Could you reproduce, from the records below, everything from the line with "[402,262,442,282] 事情 -> [356,308,392,325] 方式" down to the line with "[312,474,332,494] 大 -> (331, 656) none", keeping both of those lines and changing nothing?

▶ _Records for the task_:
★ ★ ★ ★ ★ ★ ★

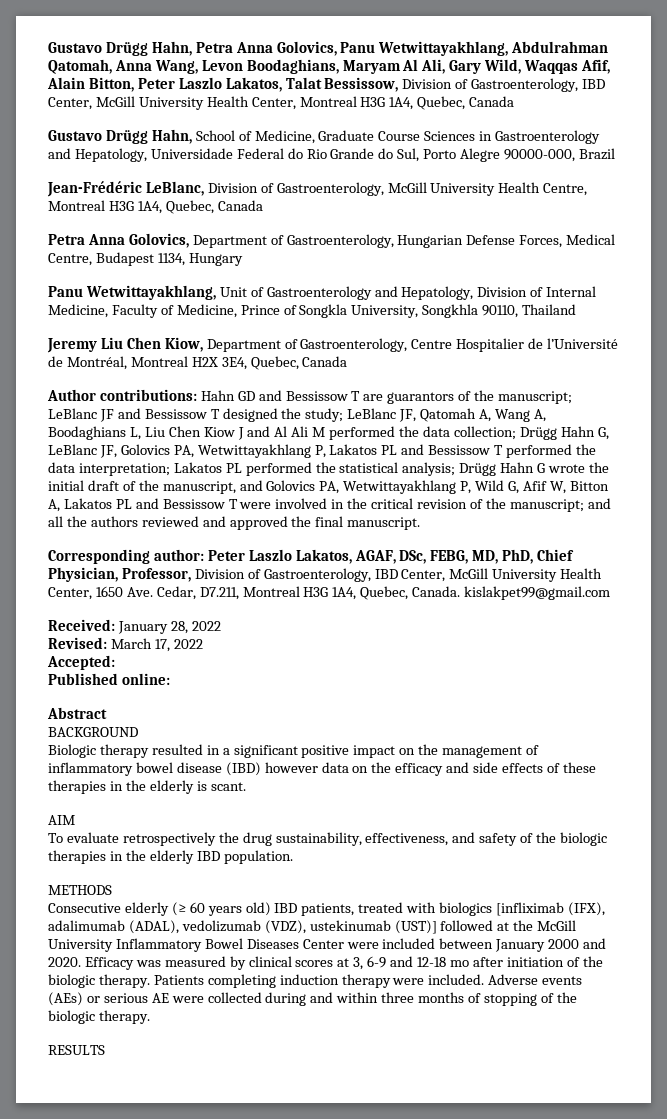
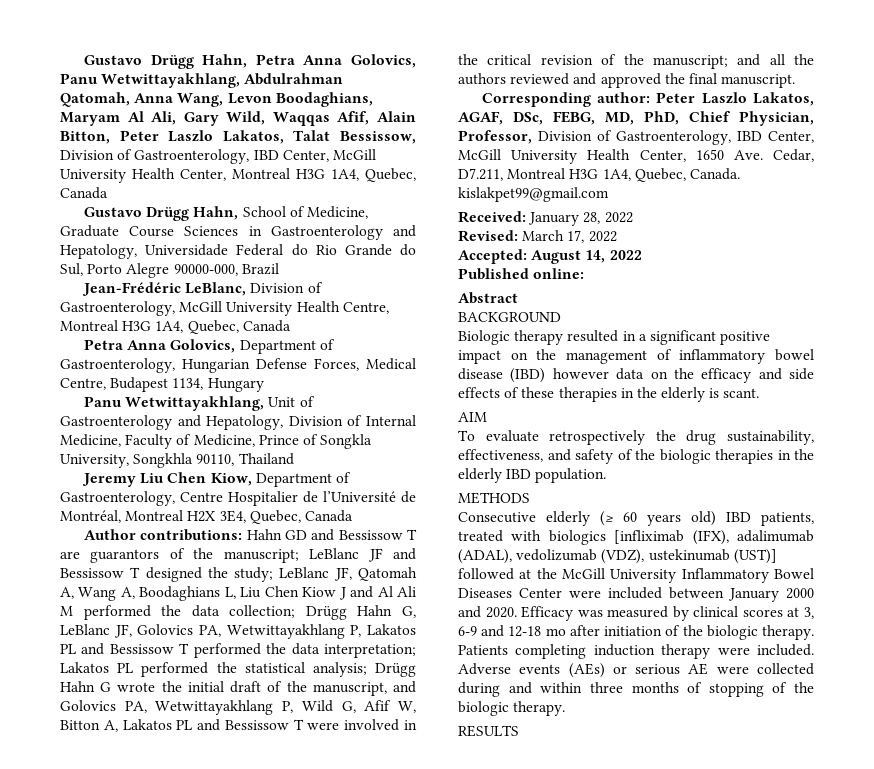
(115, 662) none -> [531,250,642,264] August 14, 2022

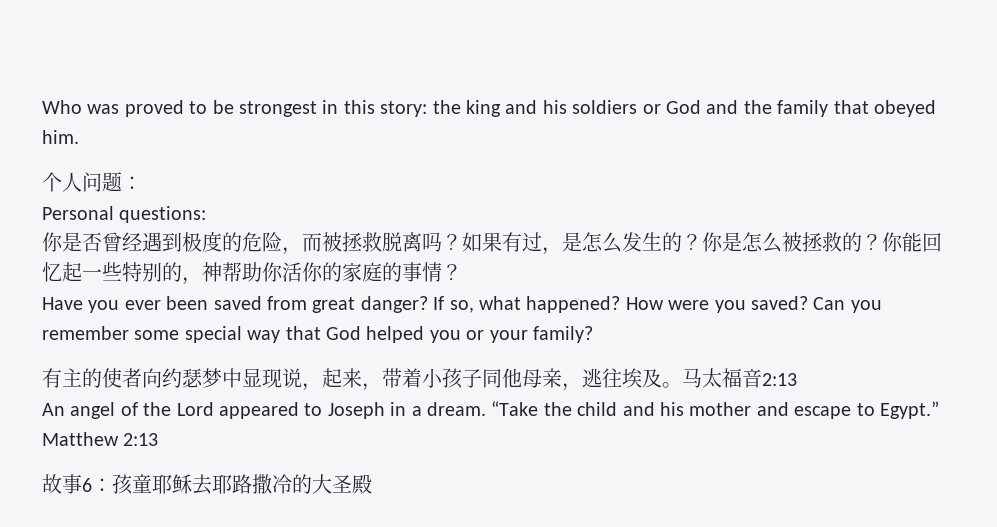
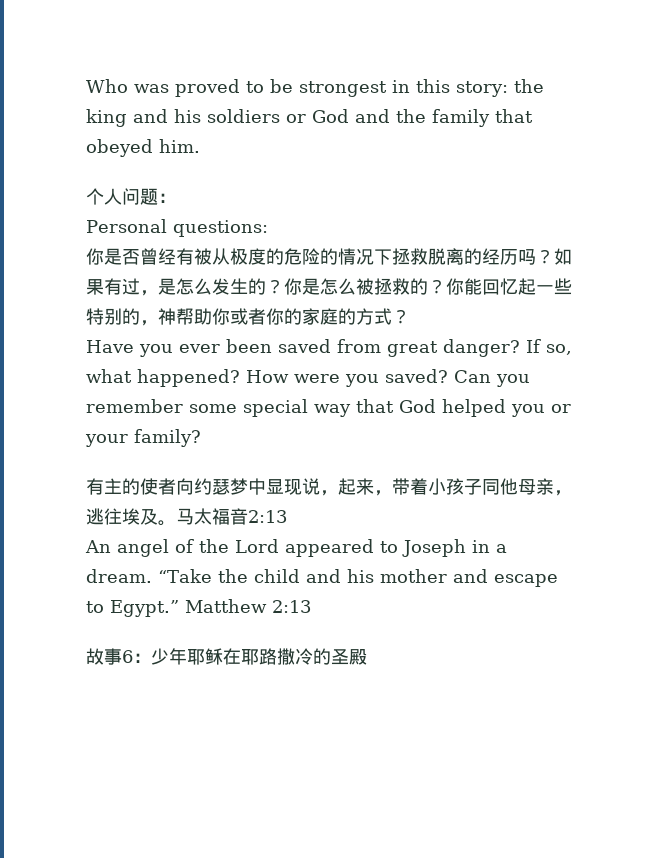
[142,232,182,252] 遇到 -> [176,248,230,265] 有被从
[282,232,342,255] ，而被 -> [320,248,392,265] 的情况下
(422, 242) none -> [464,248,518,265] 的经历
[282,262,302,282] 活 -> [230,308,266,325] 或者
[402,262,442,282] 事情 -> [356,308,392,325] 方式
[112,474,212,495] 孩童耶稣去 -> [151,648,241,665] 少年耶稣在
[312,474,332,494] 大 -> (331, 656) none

★ ★ ★ ★ ★ ★ ★

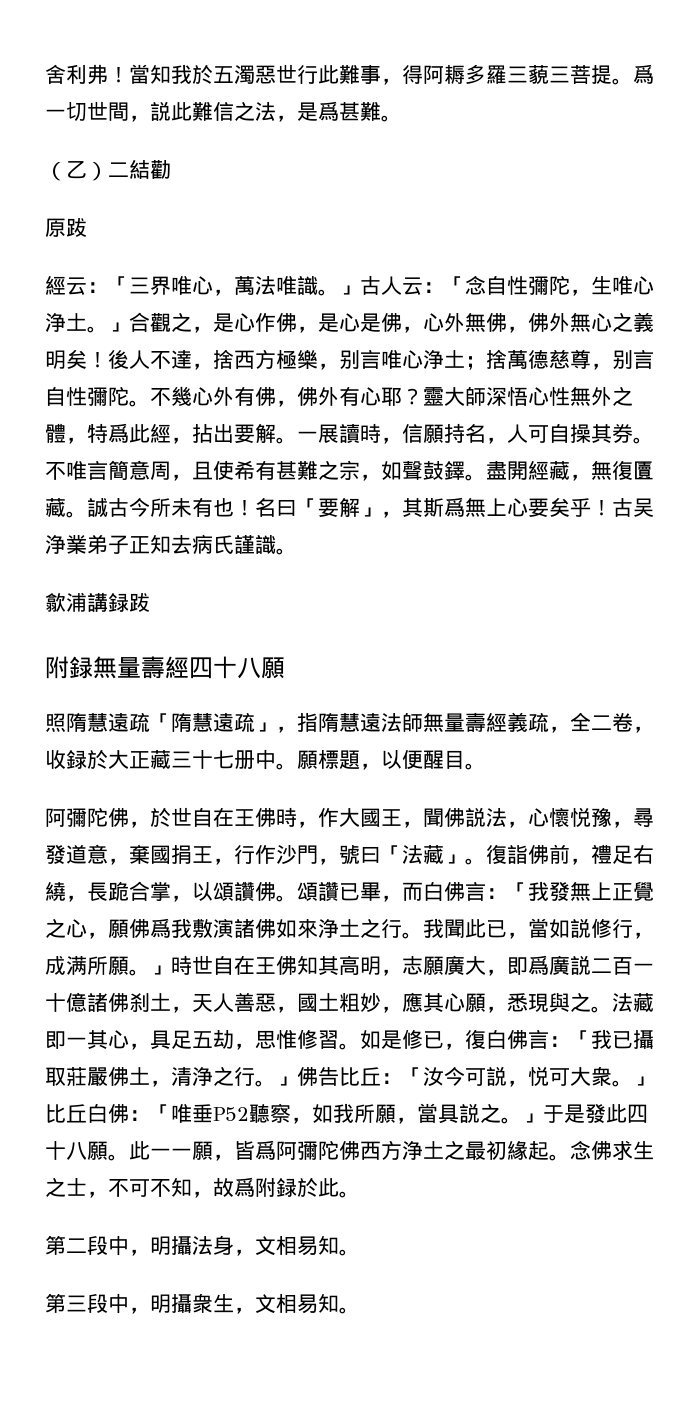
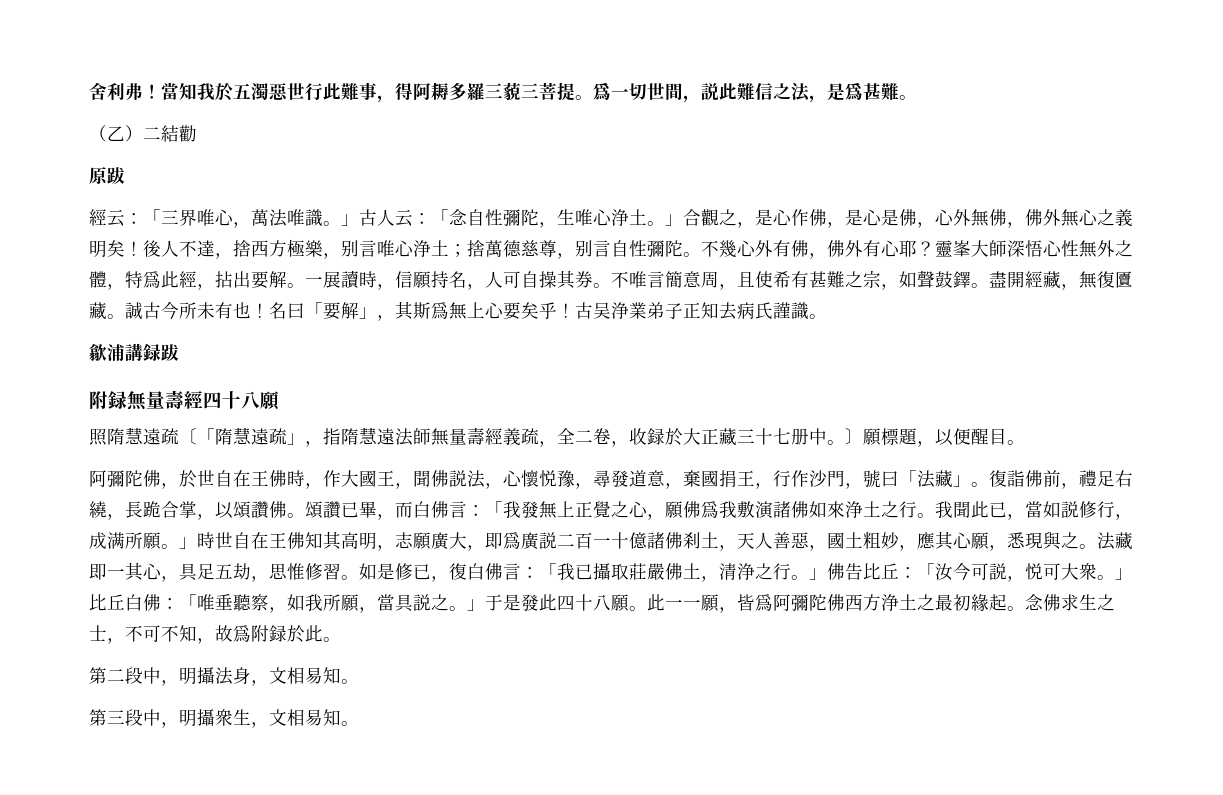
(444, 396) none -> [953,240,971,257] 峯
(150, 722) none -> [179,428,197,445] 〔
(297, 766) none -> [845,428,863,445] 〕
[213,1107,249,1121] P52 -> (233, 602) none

★ ★ ★ ★ ★ ★ ★

▶ _Solved problem_:
[402,262,442,282] 事情 -> [356,308,392,325] 方式
[112,474,212,495] 孩童耶稣去 -> [151,648,241,665] 少年耶稣在
[312,474,332,494] 大 -> (331, 656) none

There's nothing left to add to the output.